Killing of Banko Brown
- Date: April 27, 2023
- Participants: Michael Earl-Wayne Anthony

= Killing of Banko Brown =

Killing of homeless man

On April 27, 2023, Banko Brown, a homeless 24-year-old transgender man, was shot and killed outside of a Walgreens store in San Francisco by an on-duty security guard. Banko allegedly spit on the security guard and raised his arm toward him before being shot.

==People involved==
===Banko Brown===
Banko Brown was a 24-year-old transgender man, living in San Francisco. Brown was a volunteer organizer at the Young Women's Freedom Center, a nonprofit organization that provides resources for transgender youth and young women. Brown had been homeless since he was 12 years old.

===Michael Earl-Wayne Anthony===
Michael Earl-Wayne Anthony was 33 years old and working as a security guard at the time of Brown's killing. Anthony was 7 in taller and 20 lb heavier than Brown.

== Incident ==
On April 27, 2023, around 6:30 PM, Walgreens security guard Michael Earl-Wayne Anthony confronted Brown inside of the drug store on suspicion of shoplifting $15 worth of candy. As Brown tried to exit the store, Anthony wrestled him to the ground. After a few moments, Anthony let Brown up, and Brown continued exiting the store, but then spit on the security guard and raised his arm towards Anthony, who drew his gun and shot Brown. Brown died at a nearby hospital later that evening. According to an anonymous source, Brown had threatened to stab Anthony as they were wrestling on the ground. Brown was unarmed during the incident.

== Investigations and aftermath ==
Following the shooting, Anthony was arrested on suspicion of murder. District Attorney Brooke Jenkins did not issue a charge against Anthony, and he was released after one day.

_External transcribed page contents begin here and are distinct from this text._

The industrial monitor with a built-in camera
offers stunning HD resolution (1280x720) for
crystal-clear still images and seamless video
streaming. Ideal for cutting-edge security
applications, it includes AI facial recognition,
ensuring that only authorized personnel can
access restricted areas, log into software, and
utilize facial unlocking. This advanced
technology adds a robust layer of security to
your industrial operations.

Jenkins said that security footage of the event showed that Anthony believed himself to be in danger, and acted out of self-defense.

On May 1, 2023, over a hundred protesters rallied outside of the Walgreens where Brown was killed, demanding an end to armed security and a larger public effort from the city to address transgender homelessness.

On May 2, 2023, following Jenkins’ statement that charges against Anthony would not be filed, supporters and family members of Brown demonstrated in a public Board of Supervisors meeting. They demanded that supervisors pressure Jenkins to file charges against Anthony, and that security footage of the incident be released to the public. Following the meeting, Board of Supervisor President Aaron Peskin said he would urge Jenkins to file charges. The following day, the Board of Supervisors unanimously voted on a resolution demanding the DA release security footage to the public.

Demonstrations continued on Sunday, May 7, near the site of the killing, causing delays to public transit in the city. Following the demonstrations, State Senator Scott Wiener called for the public release of security footage and other information, saying the new details released about the case introduced "significant public doubt" about claims of self-defense.

On May 8, 2023, protestors gathered outside of a local café where Jenkins was scheduled to appear on a panel; the panel was canceled. Jenkins released a statement on the same day, indicating that her office could still file charges, pending the result of an ongoing investigation.

Jenkins' office released surveillance footage of the shooting on May 15. Jenkins again refused to file charges against Anthony, saying that there was "insufficient evidence". She cited Anthony's statements alleging that Brown had threatened to stab him, though other witness accounts did not substantiate this and no knife was found at the scene. Jenkins stated that Brown appeared to be "lunging" at Anthony at the moment of the shooting, justifying "a reasonable, though in hindsight mistaken, belief that Brown posed an imminent threat". The Brown family attorney John Burris stated his intent to file a lawsuit.

On May 16, 2023, the San Francisco Board of Supervisors called for a review of the fatal shooting of Brown by state Attorney General Rob Bonta and the U.S. Department of Justice. The board, led by President Aaron Peskin, accused District Attorney Brooke Jenkins of depriving the communities of needed justice by deciding not to press charges. On May 23, Bonta's office announced that they would review the District Attorney's decision, and determine if there had been an abuse of discretion. A year later, on June 7, 2024, the California Attorney General’s Office sent a letter to the San Francisco Board of Supervisors indicating that it had concluded its review and could not say that such abuse had occurred.

Separately, in July 2023, the California Bureau of Security and Investigative Services fined Anthony $1,500 for violations of its uniform and firearm regulations. The security company that employed him, Kingdom Group Protective Services, was fined $5,000 for failing to provide an incident report in a timely fashion.